What is asked
Copy every line of the records below word for word, leaving the order and spelling unchanged.
-- begin --
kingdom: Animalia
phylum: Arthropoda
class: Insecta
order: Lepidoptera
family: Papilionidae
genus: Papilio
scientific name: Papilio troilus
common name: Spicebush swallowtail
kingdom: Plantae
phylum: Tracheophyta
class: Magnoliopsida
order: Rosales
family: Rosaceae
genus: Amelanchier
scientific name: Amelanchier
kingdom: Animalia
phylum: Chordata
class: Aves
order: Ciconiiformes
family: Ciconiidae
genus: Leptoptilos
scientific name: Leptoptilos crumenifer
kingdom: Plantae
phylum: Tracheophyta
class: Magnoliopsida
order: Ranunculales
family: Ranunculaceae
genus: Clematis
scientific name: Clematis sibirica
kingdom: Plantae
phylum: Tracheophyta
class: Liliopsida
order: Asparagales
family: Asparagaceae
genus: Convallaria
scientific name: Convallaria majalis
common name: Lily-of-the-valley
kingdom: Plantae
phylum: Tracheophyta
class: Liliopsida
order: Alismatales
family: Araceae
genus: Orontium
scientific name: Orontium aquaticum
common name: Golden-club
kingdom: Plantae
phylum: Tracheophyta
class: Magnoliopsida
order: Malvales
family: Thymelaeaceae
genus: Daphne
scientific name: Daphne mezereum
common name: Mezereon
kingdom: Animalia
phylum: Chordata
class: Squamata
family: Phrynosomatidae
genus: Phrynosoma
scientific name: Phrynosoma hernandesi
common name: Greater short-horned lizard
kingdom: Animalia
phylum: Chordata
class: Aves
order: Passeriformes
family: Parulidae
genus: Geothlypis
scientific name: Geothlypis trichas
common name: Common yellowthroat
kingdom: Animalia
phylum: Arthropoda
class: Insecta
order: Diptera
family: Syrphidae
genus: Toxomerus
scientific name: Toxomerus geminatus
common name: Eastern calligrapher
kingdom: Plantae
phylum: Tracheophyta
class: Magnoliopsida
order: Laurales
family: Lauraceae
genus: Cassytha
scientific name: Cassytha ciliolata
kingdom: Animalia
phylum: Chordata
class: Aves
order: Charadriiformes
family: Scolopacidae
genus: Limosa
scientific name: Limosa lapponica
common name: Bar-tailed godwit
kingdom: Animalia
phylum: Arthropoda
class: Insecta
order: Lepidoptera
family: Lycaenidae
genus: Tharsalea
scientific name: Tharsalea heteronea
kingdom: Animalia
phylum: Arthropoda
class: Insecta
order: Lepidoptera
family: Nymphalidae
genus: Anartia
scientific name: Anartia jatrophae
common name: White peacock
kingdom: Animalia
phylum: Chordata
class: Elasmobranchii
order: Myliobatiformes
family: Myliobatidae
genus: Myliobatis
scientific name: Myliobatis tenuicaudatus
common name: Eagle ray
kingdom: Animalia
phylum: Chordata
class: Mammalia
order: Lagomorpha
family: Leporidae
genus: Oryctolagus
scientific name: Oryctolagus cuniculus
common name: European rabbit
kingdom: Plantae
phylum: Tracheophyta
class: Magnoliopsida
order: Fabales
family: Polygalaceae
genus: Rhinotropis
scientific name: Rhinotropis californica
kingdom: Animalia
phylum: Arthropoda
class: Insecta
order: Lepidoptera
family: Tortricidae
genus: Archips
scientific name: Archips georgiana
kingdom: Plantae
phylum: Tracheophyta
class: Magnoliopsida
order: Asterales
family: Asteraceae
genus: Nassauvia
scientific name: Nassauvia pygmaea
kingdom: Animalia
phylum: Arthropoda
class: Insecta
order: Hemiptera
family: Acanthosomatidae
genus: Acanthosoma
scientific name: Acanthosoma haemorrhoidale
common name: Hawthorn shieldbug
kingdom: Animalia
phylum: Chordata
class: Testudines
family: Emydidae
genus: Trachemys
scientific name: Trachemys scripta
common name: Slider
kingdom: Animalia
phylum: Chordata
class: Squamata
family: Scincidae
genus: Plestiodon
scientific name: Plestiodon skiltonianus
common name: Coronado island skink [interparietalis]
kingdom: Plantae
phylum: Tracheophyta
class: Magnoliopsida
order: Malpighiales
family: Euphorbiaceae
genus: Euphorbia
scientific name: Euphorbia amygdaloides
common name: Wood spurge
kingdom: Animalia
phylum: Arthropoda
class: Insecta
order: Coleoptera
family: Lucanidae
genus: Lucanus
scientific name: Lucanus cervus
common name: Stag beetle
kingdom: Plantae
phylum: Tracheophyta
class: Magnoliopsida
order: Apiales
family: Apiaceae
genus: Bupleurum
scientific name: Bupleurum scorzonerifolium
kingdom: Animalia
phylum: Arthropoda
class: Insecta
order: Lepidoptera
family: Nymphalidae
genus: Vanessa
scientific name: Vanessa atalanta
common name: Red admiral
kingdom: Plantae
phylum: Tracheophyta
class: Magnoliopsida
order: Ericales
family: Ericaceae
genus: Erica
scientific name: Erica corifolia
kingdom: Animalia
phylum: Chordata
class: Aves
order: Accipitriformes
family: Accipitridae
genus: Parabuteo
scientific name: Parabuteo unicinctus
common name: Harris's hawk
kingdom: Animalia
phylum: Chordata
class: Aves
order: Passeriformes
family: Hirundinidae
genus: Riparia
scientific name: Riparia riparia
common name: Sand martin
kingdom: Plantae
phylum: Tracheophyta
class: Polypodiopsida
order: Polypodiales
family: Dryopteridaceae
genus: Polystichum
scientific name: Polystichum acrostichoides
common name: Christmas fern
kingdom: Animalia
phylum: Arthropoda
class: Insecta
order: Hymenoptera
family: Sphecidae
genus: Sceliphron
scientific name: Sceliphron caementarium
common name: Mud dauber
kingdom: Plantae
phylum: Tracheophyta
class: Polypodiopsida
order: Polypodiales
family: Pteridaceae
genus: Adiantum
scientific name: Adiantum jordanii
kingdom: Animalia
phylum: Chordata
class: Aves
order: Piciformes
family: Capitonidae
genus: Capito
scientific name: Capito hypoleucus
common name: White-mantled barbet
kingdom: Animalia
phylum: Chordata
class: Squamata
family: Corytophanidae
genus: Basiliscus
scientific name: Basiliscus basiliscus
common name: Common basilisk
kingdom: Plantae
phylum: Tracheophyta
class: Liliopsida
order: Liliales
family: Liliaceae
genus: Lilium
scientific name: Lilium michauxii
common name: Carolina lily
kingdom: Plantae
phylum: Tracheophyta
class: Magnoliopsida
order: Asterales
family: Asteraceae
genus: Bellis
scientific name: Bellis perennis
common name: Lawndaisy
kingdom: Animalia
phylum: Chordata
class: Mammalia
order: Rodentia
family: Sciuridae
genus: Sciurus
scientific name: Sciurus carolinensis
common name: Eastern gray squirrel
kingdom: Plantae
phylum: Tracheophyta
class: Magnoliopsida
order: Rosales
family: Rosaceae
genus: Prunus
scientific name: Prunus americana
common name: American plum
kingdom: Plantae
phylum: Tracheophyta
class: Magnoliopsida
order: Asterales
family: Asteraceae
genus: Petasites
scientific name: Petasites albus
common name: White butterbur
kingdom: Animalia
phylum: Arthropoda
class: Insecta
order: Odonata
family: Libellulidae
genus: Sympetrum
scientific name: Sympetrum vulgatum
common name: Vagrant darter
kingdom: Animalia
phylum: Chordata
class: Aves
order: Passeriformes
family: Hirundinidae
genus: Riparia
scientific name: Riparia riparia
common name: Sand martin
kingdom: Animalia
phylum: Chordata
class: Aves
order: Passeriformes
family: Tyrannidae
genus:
-- end --
Task answer
kingdom: Animalia
phylum: Arthropoda
class: Insecta
order: Lepidoptera
family: Papilionidae
genus: Papilio
scientific name: Papilio troilus
common name: Spicebush swallowtail
kingdom: Plantae
phylum: Tracheophyta
class: Magnoliopsida
order: Rosales
family: Rosaceae
genus: Amelanchier
scientific name: Amelanchier
kingdom: Animalia
phylum: Chordata
class: Aves
order: Ciconiiformes
family: Ciconiidae
genus: Leptoptilos
scientific name: Leptoptilos crumenifer
kingdom: Plantae
phylum: Tracheophyta
class: Magnoliopsida
order: Ranunculales
family: Ranunculaceae
genus: Clematis
scientific name: Clematis sibirica
kingdom: Plantae
phylum: Tracheophyta
class: Liliopsida
order: Asparagales
family: Asparagaceae
genus: Convallaria
scientific name: Convallaria majalis
common name: Lily-of-the-valley
kingdom: Plantae
phylum: Tracheophyta
class: Liliopsida
order: Alismatales
family: Araceae
genus: Orontium
scientific name: Orontium aquaticum
common name: Golden-club
kingdom: Plantae
phylum: Tracheophyta
class: Magnoliopsida
order: Malvales
family: Thymelaeaceae
genus: Daphne
scientific name: Daphne mezereum
common name: Mezereon
kingdom: Animalia
phylum: Chordata
class: Squamata
family: Phrynosomatidae
genus: Phrynosoma
scientific name: Phrynosoma hernandesi
common name: Greater short-horned lizard
kingdom: Animalia
phylum: Chordata
class: Aves
order: Passeriformes
family: Parulidae
genus: Geothlypis
scientific name: Geothlypis trichas
common name: Common yellowthroat
kingdom: Animalia
phylum: Arthropoda
class: Insecta
order: Diptera
family: Syrphidae
genus: Toxomerus
scientific name: Toxomerus geminatus
common name: Eastern calligrapher
kingdom: Plantae
phylum: Tracheophyta
class: Magnoliopsida
order: Laurales
family: Lauraceae
genus: Cassytha
scientific name: Cassytha ciliolata
kingdom: Animalia
phylum: Chordata
class: Aves
order: Charadriiformes
family: Scolopacidae
genus: Limosa
scientific name: Limosa lapponica
common name: Bar-tailed godwit
kingdom: Animalia
phylum: Arthropoda
class: Insecta
order: Lepidoptera
family: Lycaenidae
genus: Tharsalea
scientific name: Tharsalea heteronea
kingdom: Animalia
phylum: Arthropoda
class: Insecta
order: Lepidoptera
family: Nymphalidae
genus: Anartia
scientific name: Anartia jatrophae
common name: White peacock
kingdom: Animalia
phylum: Chordata
class: Elasmobranchii
order: Myliobatiformes
family: Myliobatidae
genus: Myliobatis
scientific name: Myliobatis tenuicaudatus
common name: Eagle ray
kingdom: Animalia
phylum: Chordata
class: Mammalia
order: Lagomorpha
family: Leporidae
genus: Oryctolagus
scientific name: Oryctolagus cuniculus
common name: European rabbit
kingdom: Plantae
phylum: Tracheophyta
class: Magnoliopsida
order: Fabales
family: Polygalaceae
genus: Rhinotropis
scientific name: Rhinotropis californica
kingdom: Animalia
phylum: Arthropoda
class: Insecta
order: Lepidoptera
family: Tortricidae
genus: Archips
scientific name: Archips georgiana
kingdom: Plantae
phylum: Tracheophyta
class: Magnoliopsida
order: Asterales
family: Asteraceae
genus: Nassauvia
scientific name: Nassauvia pygmaea
kingdom: Animalia
phylum: Arthropoda
class: Insecta
order: Hemiptera
family: Acanthosomatidae
genus: Acanthosoma
scientific name: Acanthosoma haemorrhoidale
common name: Hawthorn shieldbug
kingdom: Animalia
phylum: Chordata
class: Testudines
family: Emydidae
genus: Trachemys
scientific name: Trachemys scripta
common name: Slider
kingdom: Animalia
phylum: Chordata
class: Squamata
family: Scincidae
genus: Plestiodon
scientific name: Plestiodon skiltonianus
common name: Coronado island skink [interparietalis]
kingdom: Plantae
phylum: Tracheophyta
class: Magnoliopsida
order: Malpighiales
family: Euphorbiaceae
genus: Euphorbia
scientific name: Euphorbia amygdaloides
common name: Wood spurge
kingdom: Animalia
phylum: Arthropoda
class: Insecta
order: Coleoptera
family: Lucanidae
genus: Lucanus
scientific name: Lucanus cervus
common name: Stag beetle
kingdom: Plantae
phylum: Tracheophyta
class: Magnoliopsida
order: Apiales
family: Apiaceae
genus: Bupleurum
scientific name: Bupleurum scorzonerifolium
kingdom: Animalia
phylum: Arthropoda
class: Insecta
order: Lepidoptera
family: Nymphalidae
genus: Vanessa
scientific name: Vanessa atalanta
common name: Red admiral
kingdom: Plantae
phylum: Tracheophyta
class: Magnoliopsida
order: Ericales
family: Ericaceae
genus: Erica
scientific name: Erica corifolia
kingdom: Animalia
phylum: Chordata
class: Aves
order: Accipitriformes
family: Accipitridae
genus: Parabuteo
scientific name: Parabuteo unicinctus
common name: Harris's hawk
kingdom: Animalia
phylum: Chordata
class: Aves
order: Passeriformes
family: Hirundinidae
genus: Riparia
scientific name: Riparia riparia
common name: Sand martin
kingdom: Plantae
phylum: Tracheophyta
class: Polypodiopsida
order: Polypodiales
family: Dryopteridaceae
genus: Polystichum
scientific name: Polystichum acrostichoides
common name: Christmas fern
kingdom: Animalia
phylum: Arthropoda
class: Insecta
order: Hymenoptera
family: Sphecidae
genus: Sceliphron
scientific name: Sceliphron caementarium
common name: Mud dauber
kingdom: Plantae
phylum: Tracheophyta
class: Polypodiopsida
order: Polypodiales
family: Pteridaceae
genus: Adiantum
scientific name: Adiantum jordanii
kingdom: Animalia
phylum: Chordata
class: Aves
order: Piciformes
family: Capitonidae
genus: Capito
scientific name: Capito hypoleucus
common name: White-mantled barbet
kingdom: Animalia
phylum: Chordata
class: Squamata
family: Corytophanidae
genus: Basiliscus
scientific name: Basiliscus basiliscus
common name: Common basilisk
kingdom: Plantae
phylum: Tracheophyta
class: Liliopsida
order: Liliales
family: Liliaceae
genus: Lilium
scientific name: Lilium michauxii
common name: Carolina lily
kingdom: Plantae
phylum: Tracheophyta
class: Magnoliopsida
order: Asterales
family: Asteraceae
genus: Bellis
scientific name: Bellis perennis
common name: Lawndaisy
kingdom: Animalia
phylum: Chordata
class: Mammalia
order: Rodentia
family: Sciuridae
genus: Sciurus
scientific name: Sciurus carolinensis
common name: Eastern gray squirrel
kingdom: Plantae
phylum: Tracheophyta
class: Magnoliopsida
order: Rosales
family: Rosaceae
genus: Prunus
scientific name: Prunus americana
common name: American plum
kingdom: Plantae
phylum: Tracheophyta
class: Magnoliopsida
order: Asterales
family: Asteraceae
genus: Petasites
scientific name: Petasites albus
common name: White butterbur
kingdom: Animalia
phylum: Arthropoda
class: Insecta
order: Odonata
family: Libellulidae
genus: Sympetrum
scientific name: Sympetrum vulgatum
common name: Vagrant darter
kingdom: Animalia
phylum: Chordata
class: Aves
order: Passeriformes
family: Hirundinidae
genus: Riparia
scientific name: Riparia riparia
common name: Sand martin
kingdom: Animalia
phylum: Chordata
class: Aves
order: Passeriformes
family: Tyrannidae
genus:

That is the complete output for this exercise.